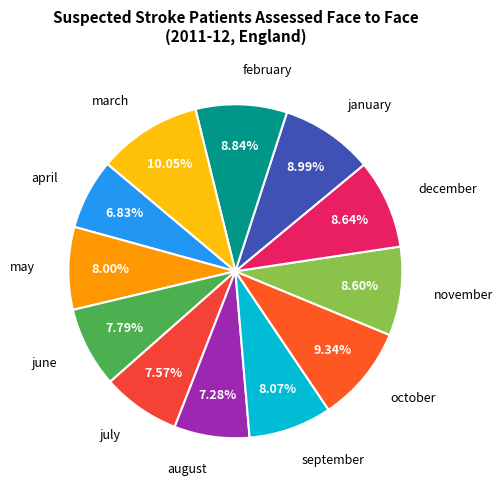

How many segments does this pie chart have?

12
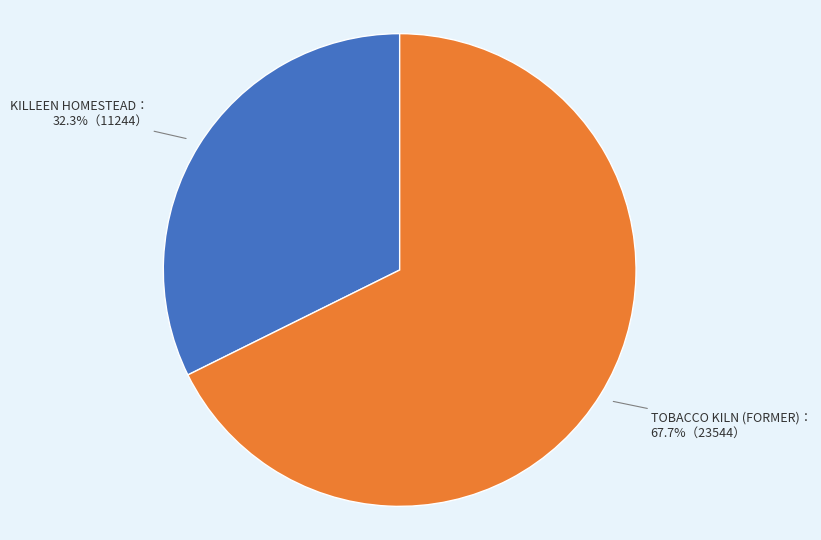

Does any single category account for the majority?

Yes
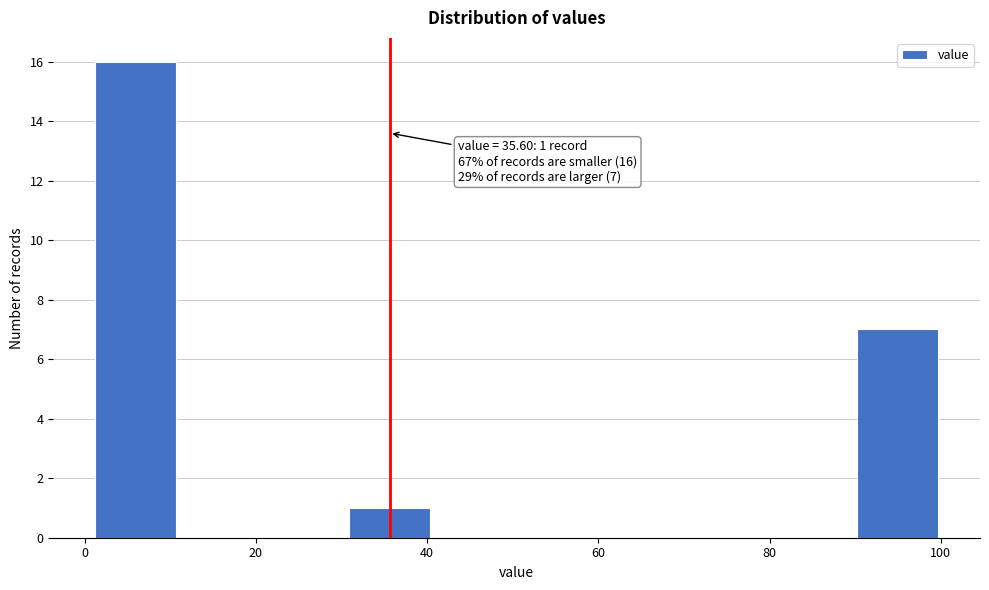

Which range on the x-axis has the tallest bar?

2 to 10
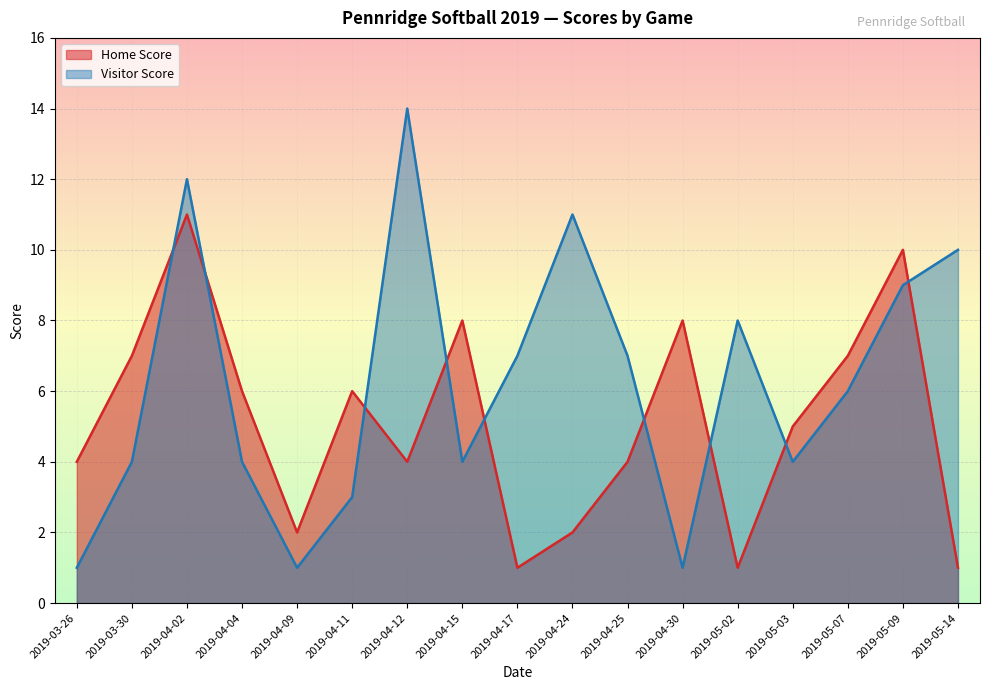

What is the difference between the maximum and minimum values in the Visitor Score series?

13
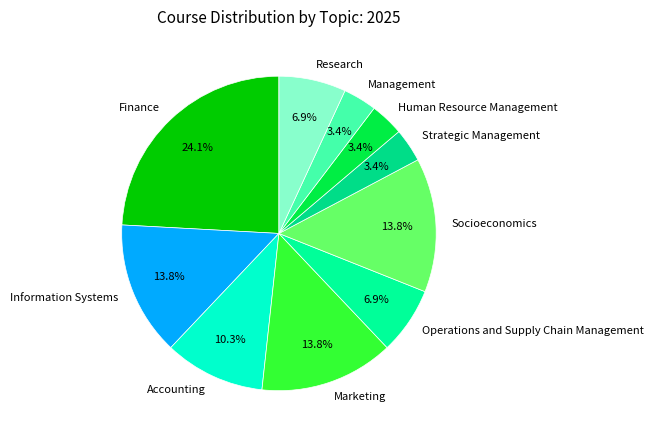

How much of the chart is everything except Research?

93.1%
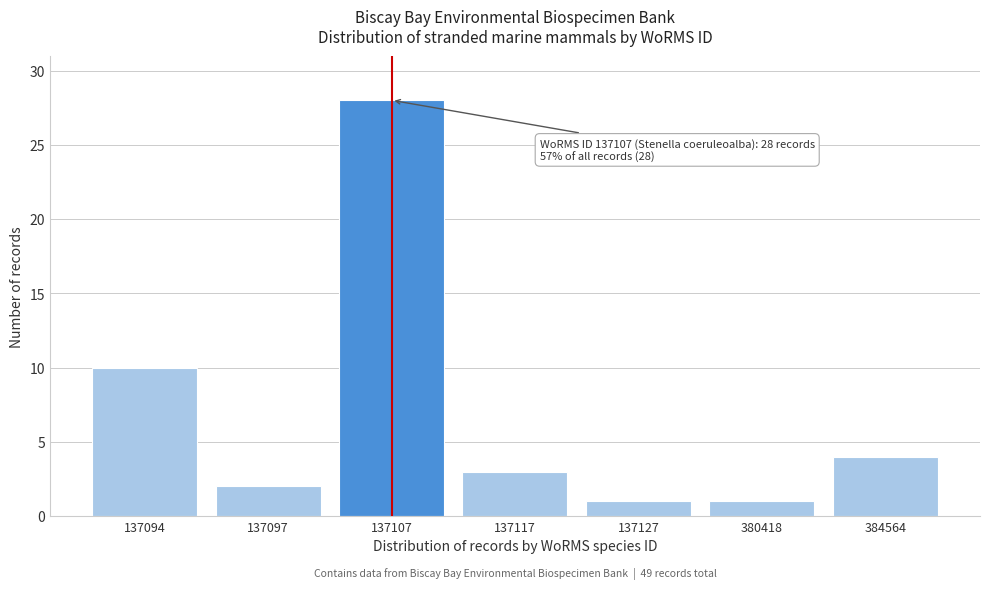

Reading left to right, extract all data points from this chart.

10	2	28	3	1	1	4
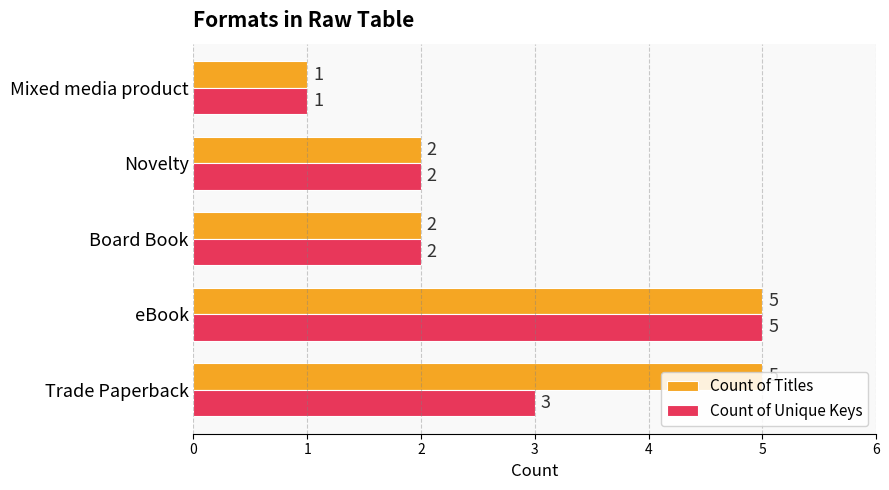

Rank the series by their average value, from lowest to highest.

Count of Unique Keys, Count of Titles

What this task involves: Return each line of the material above that contains the word "chart".

Finished task:
How many segments does this pie chart have?
How much of the chart is everything except Research?
Reading left to right, extract all data points from this chart.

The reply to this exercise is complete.